Selon la Banque mondiale, jusqu’à neuf millions de personnes pourraient être plongées dans la pauvreté par la catastrophe.

« Frénésie » spéculative

Les crises peuvent entraîner des restrictions à l’exportation, comme celles imposées cette année par l’Inde lorsque sa récolte de blé a souffert d’une vague de chaleur. La spéculation et la crise énergétique provoquée par la guerre en Ukraine n’ont pas aidé, faisant par exemple grimper le prix des engrais.

L’une des solutions est l’argent, en particulier pour les petits agriculteurs en « première ligne » du changement climatique et de l’insécurité alimentaire, selon Claire McConnell du groupe de réflexion E3G. Seuls 2% des financements climatiques leur parviennent, selon l’expert.
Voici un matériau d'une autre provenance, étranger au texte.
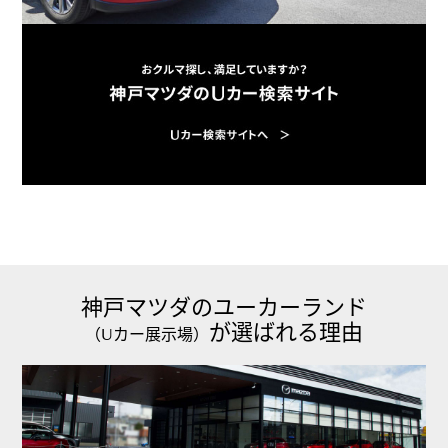
神戸マツダのユーカーランド
が選ばれる理由
（Uカー展示場）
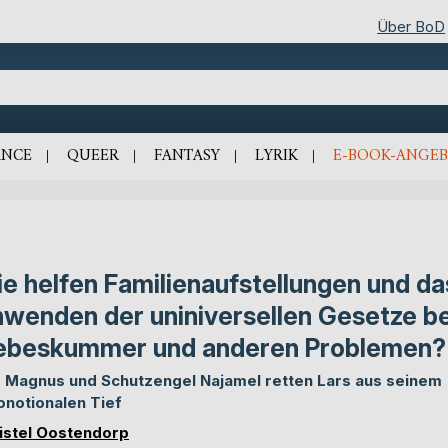
Über BoD
NCE
QUEER
FANTASY
LYRIK
E-BOOK-ANGEB
e helfen Familienaufstellungen und da
wenden der uniniversellen Gesetze be
ebeskummer und anderen Problemen?
 Magnus und Schutzengel Najamel retten Lars aus seinem
notionalen Tief
istel Oostendorp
Un autre enjeu majeur est la réduction des émissions. Car la production alimentaire deviendra « impossible » dans certaines régions si le réchauffement continue sur sa trajectoire actuelle, selon le GIEC.

Rediriger des milliards de dollars de subventions agricoles qui nuisent à l’environnement et au climat serait un véritable levier, selon Mme Bezner Kerr.

Les habitants des pays riches pourraient réduire leur consommation de viande et donc l’utilisation de céréales pour nourrir les animaux, ce qui contribue souvent à la déforestation. Et les nations du monde entier pourraient varier leur alimentation au-delà du riz, du blé, du maïs ou des pommes de terre habituels.

Cela pourrait avoir du sens en Égypte, hôte de la COP27, où la plupart du blé importé est subventionné par l’État. Cela permet de garder le pain bon marché.

Mais ces solutions ont leurs limites.

« Comment produit-on une souche qui, même après avoir été sous l’eau pendant quelques jours, reste dure ? », demande Nabeel Munir, le diplomate pakistanais qui préside le principal bloc de négociation des pays en développement dans les négociations sur le climat.